__Try it__.
Will you quote precisely the lines that run from the top of the material below to the line containing "6 G. For penalties", both ends included?

__Given information__.
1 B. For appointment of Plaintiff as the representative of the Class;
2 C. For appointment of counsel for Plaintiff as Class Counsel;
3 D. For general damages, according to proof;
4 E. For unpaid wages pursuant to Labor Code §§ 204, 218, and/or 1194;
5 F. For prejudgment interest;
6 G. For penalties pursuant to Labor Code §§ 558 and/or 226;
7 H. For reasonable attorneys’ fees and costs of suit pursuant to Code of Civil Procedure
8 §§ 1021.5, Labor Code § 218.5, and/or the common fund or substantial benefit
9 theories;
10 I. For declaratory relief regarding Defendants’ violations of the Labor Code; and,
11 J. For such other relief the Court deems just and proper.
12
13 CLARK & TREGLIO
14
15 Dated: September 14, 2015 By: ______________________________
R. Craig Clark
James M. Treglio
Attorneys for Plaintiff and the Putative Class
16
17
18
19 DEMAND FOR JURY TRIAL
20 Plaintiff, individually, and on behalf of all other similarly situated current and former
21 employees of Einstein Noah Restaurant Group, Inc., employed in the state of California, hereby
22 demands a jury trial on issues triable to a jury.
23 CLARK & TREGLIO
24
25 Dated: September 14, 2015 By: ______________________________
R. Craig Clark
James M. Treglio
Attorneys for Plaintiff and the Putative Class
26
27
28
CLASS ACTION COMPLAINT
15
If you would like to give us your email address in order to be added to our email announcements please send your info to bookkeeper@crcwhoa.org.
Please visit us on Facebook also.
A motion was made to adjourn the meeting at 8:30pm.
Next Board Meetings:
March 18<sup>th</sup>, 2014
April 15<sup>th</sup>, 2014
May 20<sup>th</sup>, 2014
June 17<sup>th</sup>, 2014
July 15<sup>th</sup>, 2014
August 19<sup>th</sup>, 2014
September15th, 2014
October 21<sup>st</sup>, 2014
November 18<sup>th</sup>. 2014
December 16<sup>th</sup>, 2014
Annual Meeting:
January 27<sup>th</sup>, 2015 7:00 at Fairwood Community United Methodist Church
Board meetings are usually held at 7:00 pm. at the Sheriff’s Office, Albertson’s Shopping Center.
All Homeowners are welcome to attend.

__Solution for this task__.
1 B. For appointment of Plaintiff as the representative of the Class;
2 C. For appointment of counsel for Plaintiff as Class Counsel;
3 D. For general damages, according to proof;
4 E. For unpaid wages pursuant to Labor Code §§ 204, 218, and/or 1194;
5 F. For prejudgment interest;
6 G. For penalties pursuant to Labor Code §§ 558 and/or 226;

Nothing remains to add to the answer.